Run, execute & share

ActionWhat it does
Green play buttonExecute the workflow; each node turns green in order as its step completes
Run a single nodeExecute just one node to check it goes red → yellow → green before continuing
Right-click → open output tableInspect any node's result table to confirm it is what you expected
Open a node's viewFor visualisation nodes (e.g. Histogram), open the interactive chart — it re-runs with the pipeline, so the figure is part of the recipe
Save the workflowPersist the whole pipeline as a portable, reproducible recipe a collaborator can re-run
KNIME Hub paid for teamsPublish/share workflows; a KNIME account is only needed for Hub. Team sharing, scheduling & web execution require a paid Community Hub plan

Reproducibility is the point: because every step and connection is a visible node, a collaborator who opens your saved workflow on their own machine can regenerate the exact same filtered table, figure, or model predictions — no Python environment, and your data never had to leave your machine.

Tips

Watch the lights to debug: a yellow node is configured but hasn't run; you can tell at a glance where a workflow would stop if one node failed — it's the last green node.
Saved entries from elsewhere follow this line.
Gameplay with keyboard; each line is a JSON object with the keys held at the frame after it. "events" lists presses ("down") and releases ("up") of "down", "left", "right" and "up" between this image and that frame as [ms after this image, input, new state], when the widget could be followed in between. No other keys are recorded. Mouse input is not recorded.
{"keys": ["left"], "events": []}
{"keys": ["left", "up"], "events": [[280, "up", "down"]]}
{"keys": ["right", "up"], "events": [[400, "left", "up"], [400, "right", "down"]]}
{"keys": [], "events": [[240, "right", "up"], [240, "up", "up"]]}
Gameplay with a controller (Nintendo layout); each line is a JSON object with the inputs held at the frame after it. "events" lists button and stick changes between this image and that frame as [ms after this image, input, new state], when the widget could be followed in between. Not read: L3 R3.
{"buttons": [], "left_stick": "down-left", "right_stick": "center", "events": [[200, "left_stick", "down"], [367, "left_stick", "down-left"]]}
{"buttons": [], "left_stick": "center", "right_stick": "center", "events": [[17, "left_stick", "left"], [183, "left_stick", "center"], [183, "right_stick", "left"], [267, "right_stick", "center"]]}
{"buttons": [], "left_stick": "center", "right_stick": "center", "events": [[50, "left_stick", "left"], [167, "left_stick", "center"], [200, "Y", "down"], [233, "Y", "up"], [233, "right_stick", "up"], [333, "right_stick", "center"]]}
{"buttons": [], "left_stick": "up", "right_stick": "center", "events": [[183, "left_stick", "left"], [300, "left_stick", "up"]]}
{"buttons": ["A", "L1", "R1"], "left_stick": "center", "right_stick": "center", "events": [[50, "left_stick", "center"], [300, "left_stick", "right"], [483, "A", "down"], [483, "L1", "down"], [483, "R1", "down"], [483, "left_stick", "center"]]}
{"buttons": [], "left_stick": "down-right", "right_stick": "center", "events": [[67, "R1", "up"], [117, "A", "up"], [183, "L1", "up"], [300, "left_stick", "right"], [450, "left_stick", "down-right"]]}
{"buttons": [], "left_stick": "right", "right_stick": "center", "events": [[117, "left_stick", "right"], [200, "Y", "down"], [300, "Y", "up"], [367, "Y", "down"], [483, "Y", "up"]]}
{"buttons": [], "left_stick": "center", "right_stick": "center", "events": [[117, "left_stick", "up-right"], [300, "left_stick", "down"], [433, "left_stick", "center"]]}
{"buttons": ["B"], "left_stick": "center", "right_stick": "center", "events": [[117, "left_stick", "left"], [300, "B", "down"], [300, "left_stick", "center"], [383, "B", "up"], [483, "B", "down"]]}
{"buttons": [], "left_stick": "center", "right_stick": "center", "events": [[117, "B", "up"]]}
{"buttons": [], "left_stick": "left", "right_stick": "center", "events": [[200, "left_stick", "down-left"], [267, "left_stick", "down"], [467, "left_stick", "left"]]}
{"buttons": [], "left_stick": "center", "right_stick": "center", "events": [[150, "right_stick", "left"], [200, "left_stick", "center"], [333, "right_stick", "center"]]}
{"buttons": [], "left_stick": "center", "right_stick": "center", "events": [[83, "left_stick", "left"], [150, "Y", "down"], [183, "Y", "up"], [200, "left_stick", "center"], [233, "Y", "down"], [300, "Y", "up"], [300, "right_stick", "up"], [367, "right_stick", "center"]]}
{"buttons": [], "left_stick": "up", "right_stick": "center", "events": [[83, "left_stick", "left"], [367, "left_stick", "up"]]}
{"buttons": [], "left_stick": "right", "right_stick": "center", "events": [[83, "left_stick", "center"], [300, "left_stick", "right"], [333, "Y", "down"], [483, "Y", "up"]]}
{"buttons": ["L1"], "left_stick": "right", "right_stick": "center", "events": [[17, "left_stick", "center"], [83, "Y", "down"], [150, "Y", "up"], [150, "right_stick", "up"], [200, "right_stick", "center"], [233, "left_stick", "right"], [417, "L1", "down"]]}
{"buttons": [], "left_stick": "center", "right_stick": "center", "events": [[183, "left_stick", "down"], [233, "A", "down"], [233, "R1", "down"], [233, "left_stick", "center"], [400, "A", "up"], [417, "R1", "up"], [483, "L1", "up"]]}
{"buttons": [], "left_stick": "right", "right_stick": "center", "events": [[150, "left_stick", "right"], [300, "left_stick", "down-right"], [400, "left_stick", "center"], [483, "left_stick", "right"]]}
Compare models fairly: to choose between two models, wire a Scorer onto each Predictor's output and read the accuracy figures and confusion matrices side by side.

Mind the memory caveat: performance degrades on datasets large enough to exceed KNIME's allocated heap, and the visual canvas gets hard to read with complex multi-branch workflows (node sprawl) — keep pipelines tidy and partition big data.